Lilies were blessed today, and handed out to the people of the parish (much like the palm fronds of Palm Sunday)

For a girl to find out the name of her future husband on St. Anthony's Day, she must fill her mouth with water and hold it there until she hears a boy's name mentioned.  She can pretty well expect to marry someone of that same name. [And I think that superstition was thought up by someone who felt that the girl's voice (and his own ears) needed a rest]

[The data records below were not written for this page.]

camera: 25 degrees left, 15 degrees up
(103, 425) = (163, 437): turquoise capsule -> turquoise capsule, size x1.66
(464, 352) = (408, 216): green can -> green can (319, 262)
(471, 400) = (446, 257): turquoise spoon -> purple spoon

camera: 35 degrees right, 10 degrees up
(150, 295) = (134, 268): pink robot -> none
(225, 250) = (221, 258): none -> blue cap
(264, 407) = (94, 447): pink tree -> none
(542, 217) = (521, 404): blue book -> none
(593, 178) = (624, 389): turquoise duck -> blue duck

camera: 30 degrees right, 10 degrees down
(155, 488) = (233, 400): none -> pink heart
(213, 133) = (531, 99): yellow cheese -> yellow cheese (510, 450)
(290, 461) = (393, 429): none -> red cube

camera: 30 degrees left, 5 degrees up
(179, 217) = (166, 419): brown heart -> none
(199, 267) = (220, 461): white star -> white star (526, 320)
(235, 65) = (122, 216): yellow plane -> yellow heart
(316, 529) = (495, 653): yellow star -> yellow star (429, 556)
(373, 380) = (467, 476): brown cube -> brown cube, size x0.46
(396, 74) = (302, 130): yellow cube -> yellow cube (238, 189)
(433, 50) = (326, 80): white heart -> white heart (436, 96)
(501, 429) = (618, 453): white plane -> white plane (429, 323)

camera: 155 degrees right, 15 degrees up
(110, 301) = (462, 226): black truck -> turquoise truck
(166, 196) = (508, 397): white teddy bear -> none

St. Anthony's Bread is the offering given in return for a favors asked and blessings received of God through St. Anthony's intercession.  The tradition comes from two stories in which the petitioners to St. Anthony promised to provide bread to the poor in return for his help.  If Saint Anthony has helped you, consider returning the favor with a donation to your local food pantry, or to any charity which helps the poor, especially those charities run by Anthony's brothers, the Franciscans.

The Portuguese here make a lovely slice of Heaven called 'SWEET BREAD' [not to be confused with sweetbreads, which have never been (and will never be) found in the Widow's kitchen], and since Anthony was born in Lisbon and is a patron saint of Portugal, it seems appropriate for the day. 

In a large, warm, bowl, dissolve 2 packages of yeast in 1/4 cup of warm water. 

Heat 3/4 cup of milk and 3/4 cup of butter in a saucepan over low heat until warm.  Lightly beat 3 eggs.

In the bowl with the yeast, combine 3/4 cup of sugar, 1 teaspoon of salt, and 1 cup of flour.  Add the warm milk/butter mixture.  Mix well, then beat for 2 minutes.  Beat in eggs and another 1-1/2 cups of flour.  Beat for about 2 minutes, then stir in a further 2-1/2 cups of flour (more or less) to make a very soft dough.

Turn the dough onto a floured surface and knead until smooth, kneading in another 1/2 cup of flour.  Shape dough into a ball and place in a greased bowl, turning the greased side up.  Cover the bowl with a towel and let rise in a warm place until doubled, about 1-2 hours.

Punch down dough.  Knead, shape into loaves, and place into greased loaf pans.  Cover and let rise in a warm place, about 1 hour.

Beat 1 egg lightly and brush over the tops of the loaves.  Sprinkle with a little sugar.

Bake at 325° F for 35 minutes or until golden brown.